Lembro ao leitor que a busca por riquezas minerais também efetivou na América do Sul, modelos similares ao que estão ocorrendo em Magreb. O correlato encontra-se nas revoltas que ocorram no Chile em 1982, quando o país já estava há quase uma década sob um regime militar. O general da morte (Augusto Pinochet Ugarte) efetivou, em 11 de setembro de 1973, um golpe de Estado a mando do presidente dos EUA, Richard Nixon. Pinochet sofreu um longo período de protestos por não conseguir manter a estabilidade econômica. Mas a DINA (Diretoria de Inteligência Nacional do Chile), para proteger a exportação de cobre para os EUA, prendeu e assassinou centenas de pessoas - muitos sem envolvimento direto com a política-, amedrontado assim, os movimentos sociais e postergando o fim ditadura militar chilena.

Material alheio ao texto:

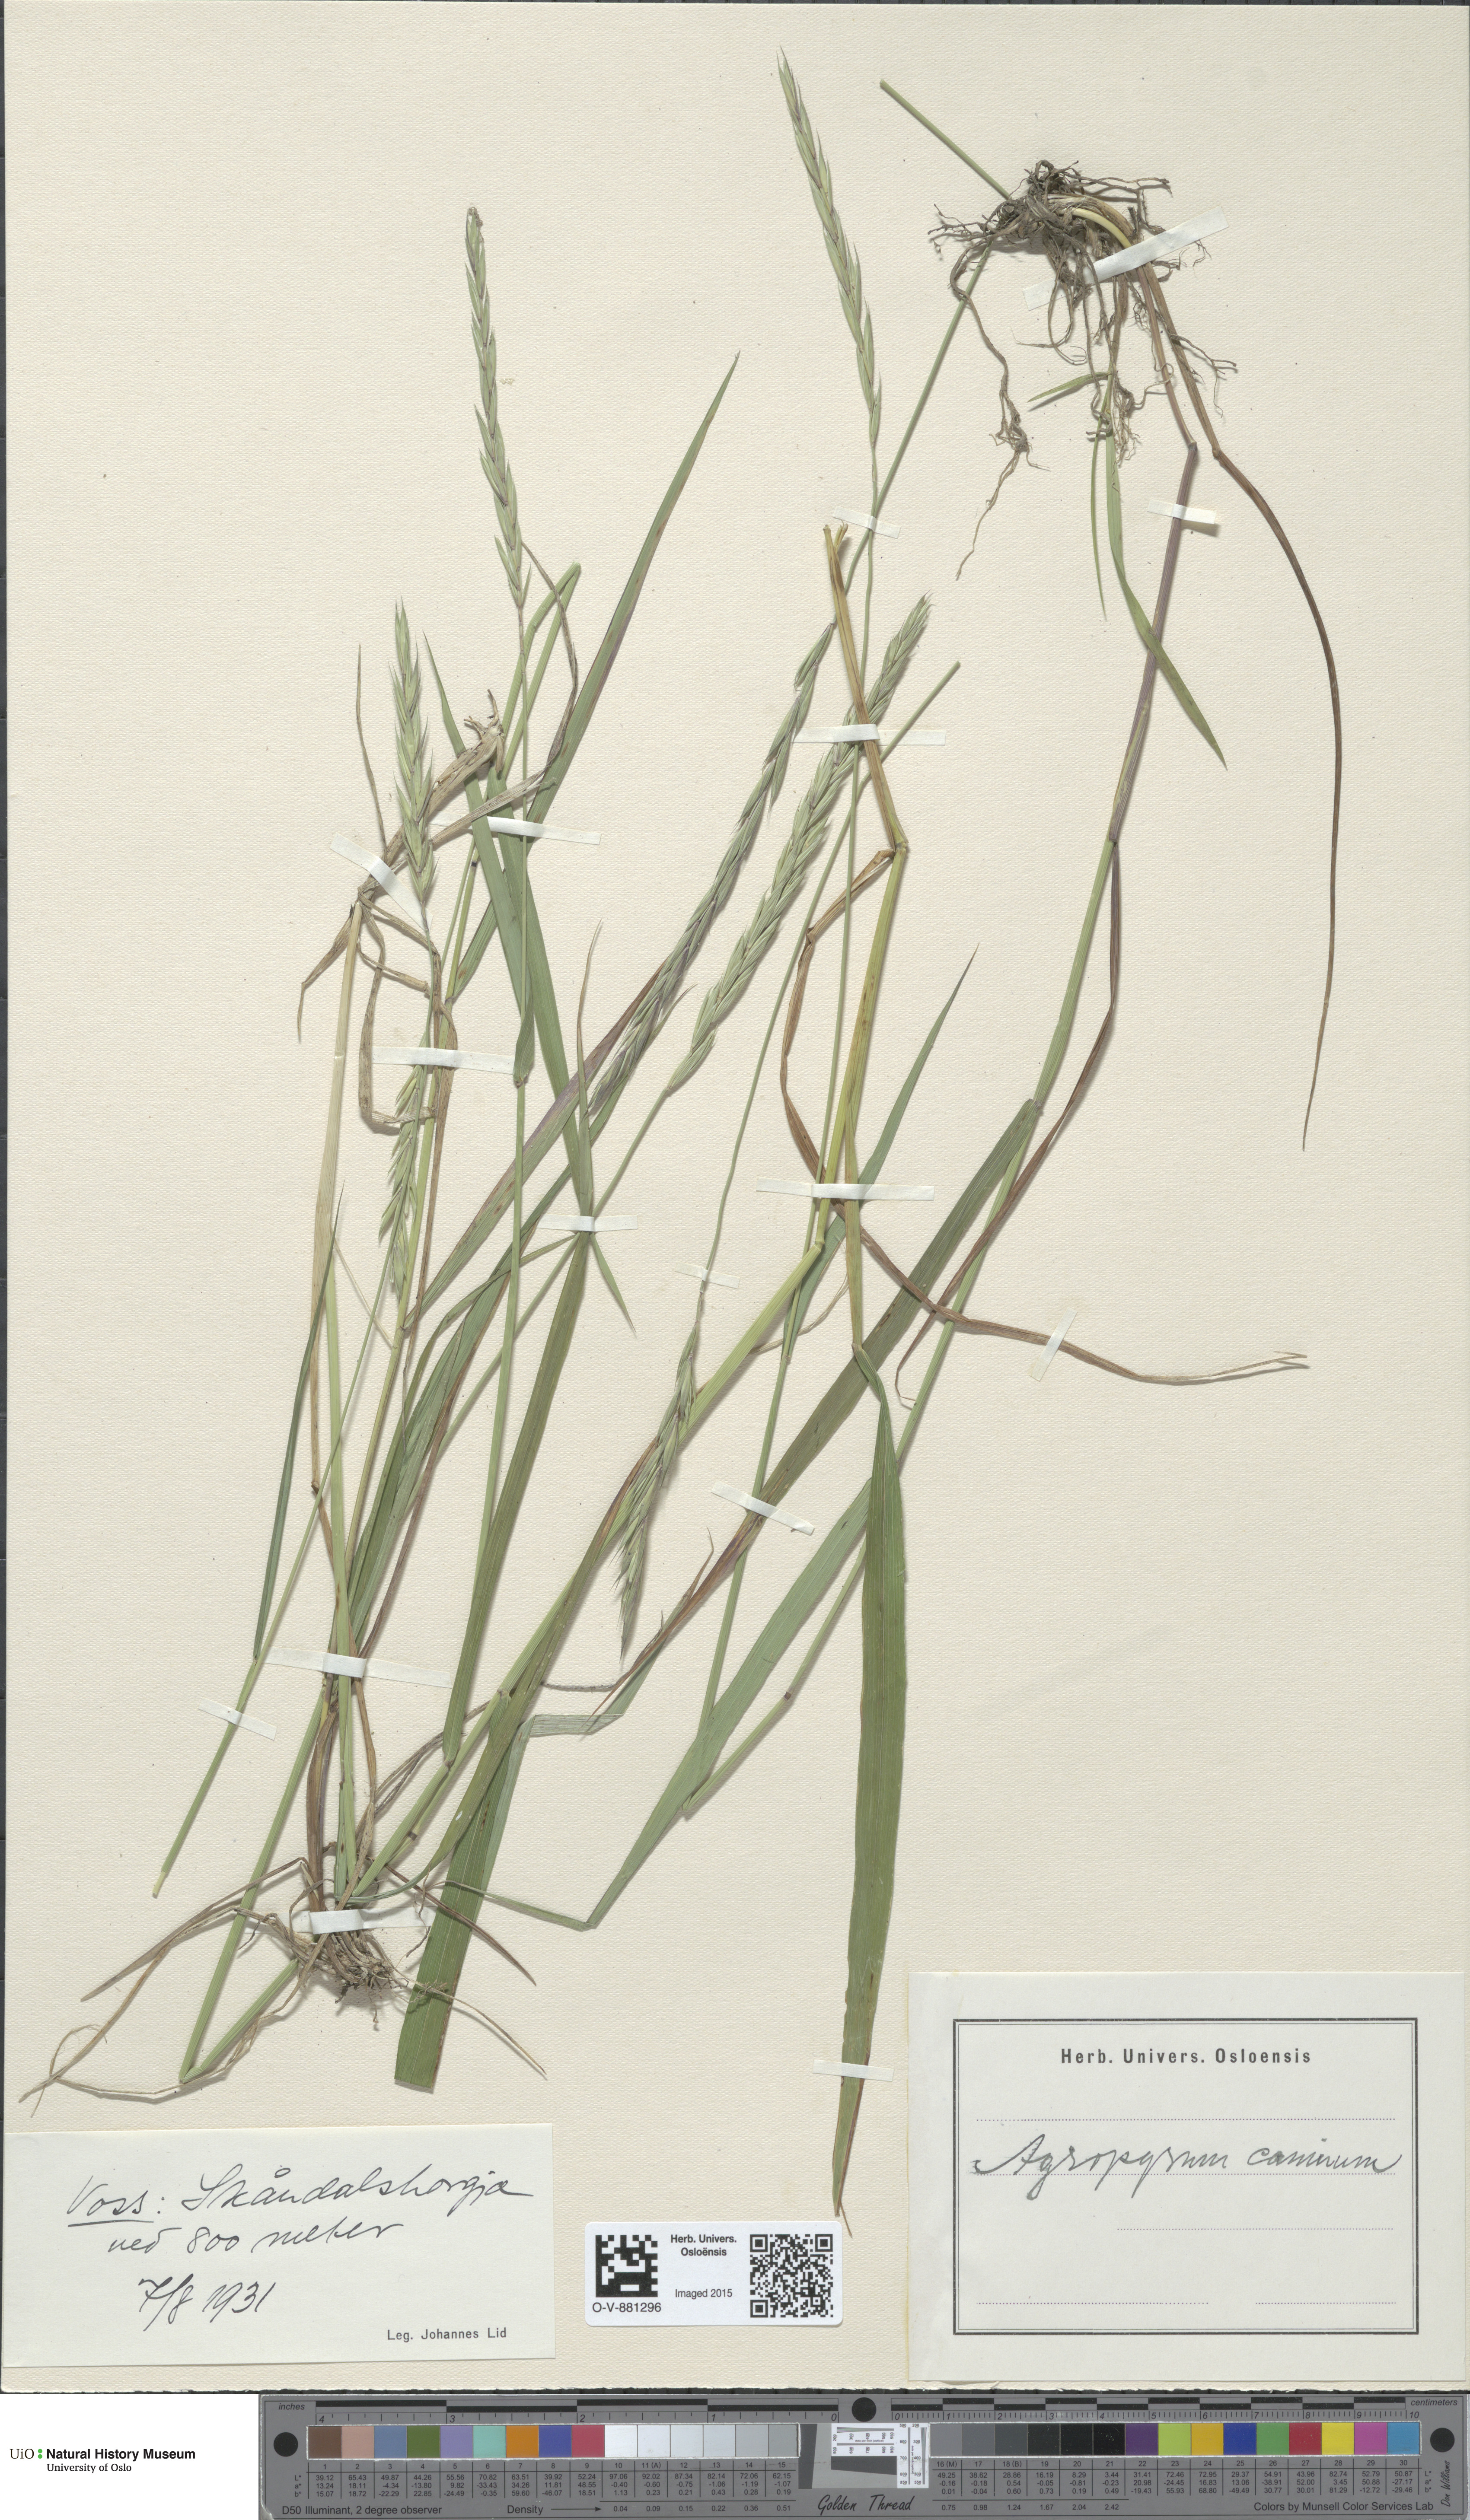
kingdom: Plantae
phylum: Tracheophyta
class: Liliopsida
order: Poales
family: Poaceae
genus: Elymus
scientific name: Elymus caninus
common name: Bearded couch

No caso dos países do Magreb e o Egito, o “resultado em si” das revoltas estão ligadas a uma luta pelo fim da influência ocidental na região, mas tal objetivo é apresentado ao mundo através de uma luta de classe. O domínio Ocidental é tão forte no continente africano que projetamos para aquela região (depois do fim das revoltas), um modelo de democracia como a nossa. Alguns analistas comparam os conflitos na região islâmica, como os acontecimentos do final dos anos de 1980 na Europa, quando países do leste europeu lutavam contra a Ex-URSS em busca de democracia e liberdade. Mas é óbvio que isso não vai ocorrer. É um anacronismo tal perspectiva tendo como pressuposto:

a) O nosso modelo de democracia (de forma geral) produz muita desigualdade, ou seja, não é útil para os países do Magreb;
b) O conceito de liberdade para o Islã encontra-se pautado nas normas dos clérigos e dos líderes políticos, principalmente, na vertente xiita do islamismo e,
c) O Islamismo tem uma outra forma de organização social.

Se no Egito os movimentos sociais conquistarem seus objetivos, provavelmente, não será construída uma democracia nos moldes ocidentais, e a postura será de enfrentamento ao controle norte-americano, que transformou os governos da região em uma espécie de marionete.